Four years later he was in Washington, in the Senate. People began talking about him for the Presidency.

Chapman called the day after Vicaro’s arraignment.

“You’re famous, Gus.”

“Yeah. I oughta run for the Senate.”

“It’d be great to have you here. We could clean this place up.”

“You’re doing all right without me.”

That evening, Gus arrived home to find Michelle in the living room with Carl’s daughter, Ali, on her lap. Esther had taken
Paul with her to the supermarket.

Michelle was watching the TV news, a deep frown clouding her face.

“Where’s this going, Gus?”

“Ernesto Vicaro’s going to prison, is where
he’s
going.”

“They’ve been talking about all the people he’s killed.”
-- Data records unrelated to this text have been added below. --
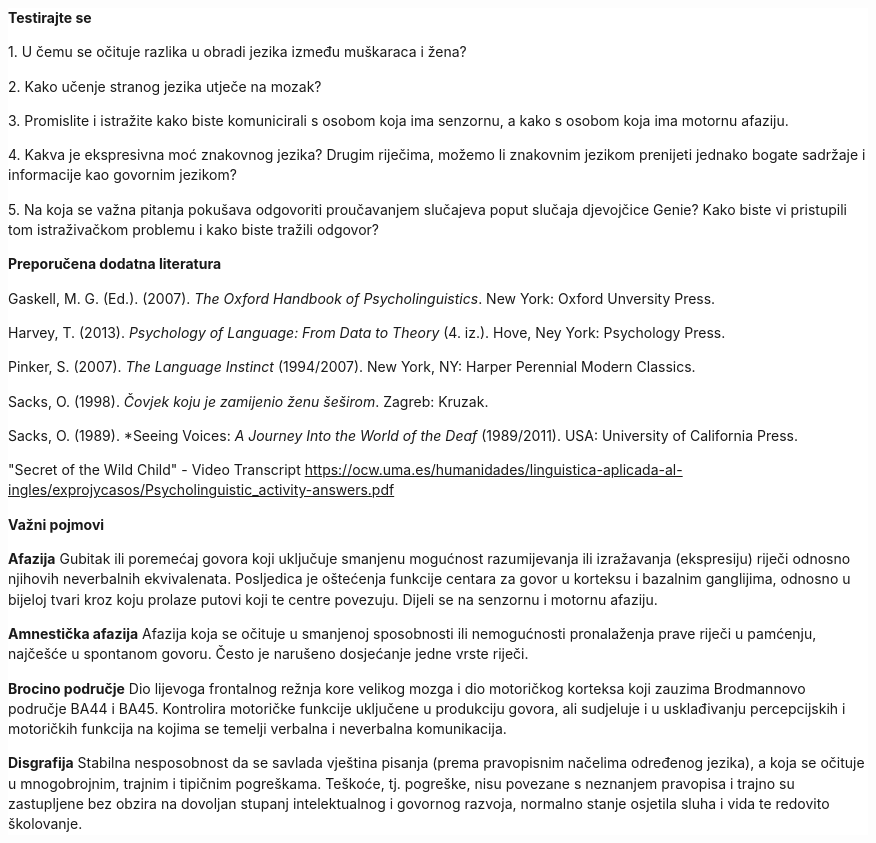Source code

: **Testirajte se**

1\. U čemu se očituje razlika u obradi jezika između muškaraca i žena?

2\. Kako učenje stranog jezika utječe na mozak?

3\. Promislite i istražite kako biste komunicirali s osobom koja ima
senzornu, a kako s osobom koja ima motornu afaziju.

4\. Kakva je ekspresivna moć znakovnog jezika? Drugim riječima, možemo
li znakovnim jezikom prenijeti jednako bogate sadržaje i informacije kao
govornim jezikom?

5\. Na koja se važna pitanja pokušava odgovoriti proučavanjem slučajeva
poput slučaja djevojčice Genie? Kako biste vi pristupili tom
istraživačkom problemu i kako biste tražili odgovor?

**Preporučena dodatna literatura**

Gaskell, M. G. (Ed.). (2007). *The Oxford Handbook of
Psycholinguistics*. New York: Oxford Unversity Press.

Harvey, T. (2013). *Psychology of Language: From Data to Theory* (4.
iz.). Hove, Ney York: Psychology Press.

Pinker, S. (2007). *The Language Instinct* (1994/2007). New York, NY:
Harper Perennial Modern Classics.

Sacks, O. (1998). *Čovjek koju je zamijenio ženu šeširom*. Zagreb:
Kruzak.

Sacks, O. (1989). *Seeing Voices: *A Journey Into the World of the
Deaf* (1989/2011). USA: University of California Press.

\"Secret of the Wild Child\" - Video Transcript
<https://ocw.uma.es/humanidades/linguistica-aplicada-al-ingles/exprojycasos/Psycholinguistic_activity-answers.pdf>

**Važni pojmovi**

**Afazija** Gubitak ili poremećaj govora koji uključuje smanjenu
mogućnost razumijevanja ili izražavanja (ekspresiju) riječi odnosno
njihovih neverbalnih ekvivalenata. Posljedica je oštećenja funkcije
centara za govor u korteksu i bazalnim ganglijima, odnosno u bijeloj
tvari kroz koju prolaze putovi koji te centre povezuju. Dijeli se na
senzornu i motornu afaziju.

**Amnestička afazija** Afazija koja se očituje u smanjenoj sposobnosti
ili nemogućnosti pronalaženja prave riječi u pamćenju, najčešće u
spontanom govoru. Često je narušeno dosjećanje jedne vrste riječi.

**Brocino područje** Dio lijevoga frontalnog režnja kore velikog mozga i
dio motoričkog korteksa koji zauzima Brodmannovo područje BA44 i BA45.
Kontrolira motoričke funkcije uključene u produkciju govora, ali
sudjeluje i u usklađivanju percepcijskih i motoričkih funkcija na kojima
se temelji verbalna i neverbalna komunikacija.

**Disgrafija** Stabilna nesposobnost da se savlada vještina pisanja
(prema pravopisnim načelima određenog jezika), a koja se očituje u
mnogobrojnim, trajnim i tipičnim pogreškama. Teškoće, tj. pogreške, nisu
povezane s neznanjem pravopisa i trajno su zastupljene bez obzira na
dovoljan stupanj intelektualnog i govornog razvoja, normalno stanje
osjetila sluha i vida te redovito školovanje.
“He hasn’t killed any U.S. prosecutors.”

“He’s never had to.”

“Michelle, don’t worry. The TV exaggerates everything. Tomorrow they’ll forget all about it.”

It was a week before the suppression hearing, when the defense team—six attorneys from Miami, New York, and Washington—would
argue that the search warrant had been flawed, that it was improperly executed, that the cocaine had been illegally seized,
that the evidence—$1.2 billion
worth of cocaine—should be suppressed. Without the cocaine, there was no case. It was the quickest, easiest way for Ernesto
Vicaro to win.

At 10
A.M.
on Monday, John Harrington, a member of the defense team, appeared in Gus’s office. He was from Washington, with a million-dollar
reputation and a smile to match. “Just wanted to introduce myself.”